--- Recorded data ---
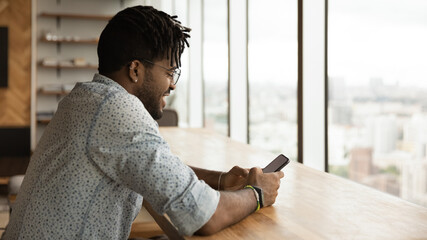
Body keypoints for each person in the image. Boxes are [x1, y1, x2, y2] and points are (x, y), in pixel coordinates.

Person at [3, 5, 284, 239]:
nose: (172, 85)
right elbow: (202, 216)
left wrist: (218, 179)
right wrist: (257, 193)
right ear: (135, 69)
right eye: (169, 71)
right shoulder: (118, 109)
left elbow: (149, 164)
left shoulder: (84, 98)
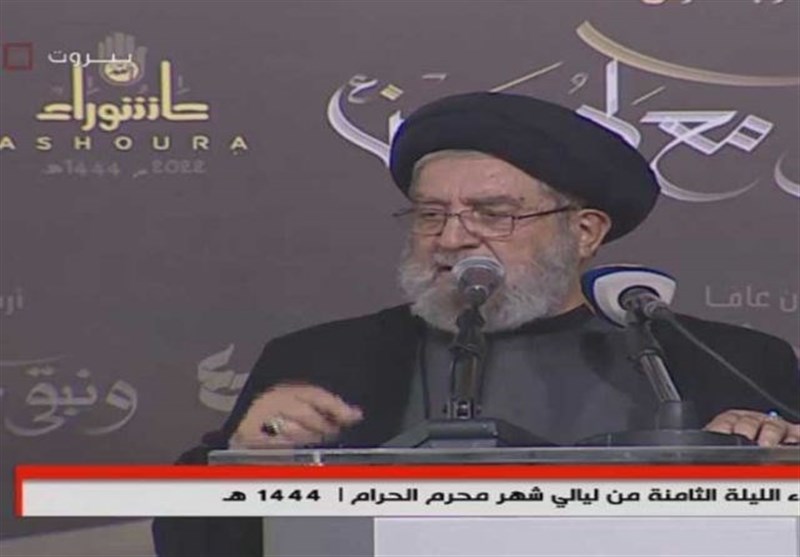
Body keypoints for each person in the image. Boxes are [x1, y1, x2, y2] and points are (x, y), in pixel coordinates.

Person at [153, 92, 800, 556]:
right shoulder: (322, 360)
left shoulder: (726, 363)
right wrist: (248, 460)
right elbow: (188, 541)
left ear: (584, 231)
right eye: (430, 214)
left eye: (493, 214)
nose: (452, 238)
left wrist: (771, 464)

==

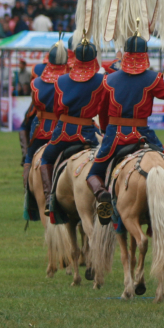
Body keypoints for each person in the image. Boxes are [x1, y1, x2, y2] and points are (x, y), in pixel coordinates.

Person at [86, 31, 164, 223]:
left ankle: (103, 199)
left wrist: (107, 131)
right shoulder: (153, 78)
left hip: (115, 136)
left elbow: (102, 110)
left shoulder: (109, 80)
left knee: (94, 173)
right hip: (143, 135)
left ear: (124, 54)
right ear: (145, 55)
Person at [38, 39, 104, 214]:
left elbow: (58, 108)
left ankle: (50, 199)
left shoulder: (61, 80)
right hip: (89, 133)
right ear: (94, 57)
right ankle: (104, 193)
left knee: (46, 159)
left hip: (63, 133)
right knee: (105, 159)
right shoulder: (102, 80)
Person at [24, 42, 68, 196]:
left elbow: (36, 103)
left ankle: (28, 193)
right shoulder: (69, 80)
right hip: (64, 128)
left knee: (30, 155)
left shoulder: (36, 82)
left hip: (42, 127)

---

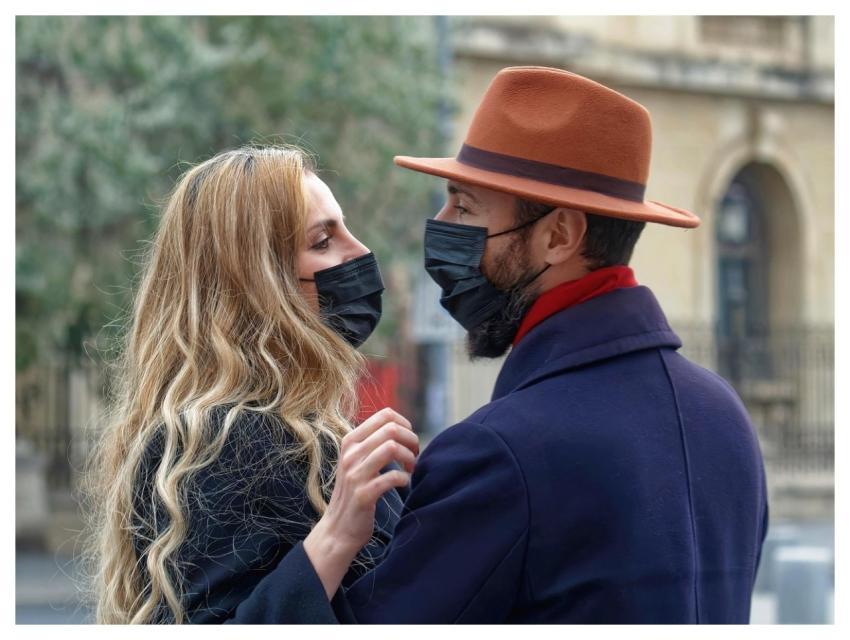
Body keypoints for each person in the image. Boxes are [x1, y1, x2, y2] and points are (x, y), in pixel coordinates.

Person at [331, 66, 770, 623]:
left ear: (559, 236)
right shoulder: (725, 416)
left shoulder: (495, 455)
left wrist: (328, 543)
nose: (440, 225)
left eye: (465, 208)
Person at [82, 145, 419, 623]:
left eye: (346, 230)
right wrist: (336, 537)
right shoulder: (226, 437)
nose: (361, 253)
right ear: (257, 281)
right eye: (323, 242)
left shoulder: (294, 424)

--- What is expected ---
Print exactly the lines above from the one with "left shoulder: (495, 455)" to the one with "left shoulder: (294, 424)", including both.

--- Problem solution ---
left shoulder: (495, 455)
left wrist: (328, 543)
nose: (440, 225)
left eye: (465, 208)
Person at [82, 145, 419, 623]:
left eye: (346, 230)
right wrist: (336, 537)
right shoulder: (226, 437)
nose: (361, 253)
right ear: (257, 281)
right eye: (323, 242)
left shoulder: (294, 424)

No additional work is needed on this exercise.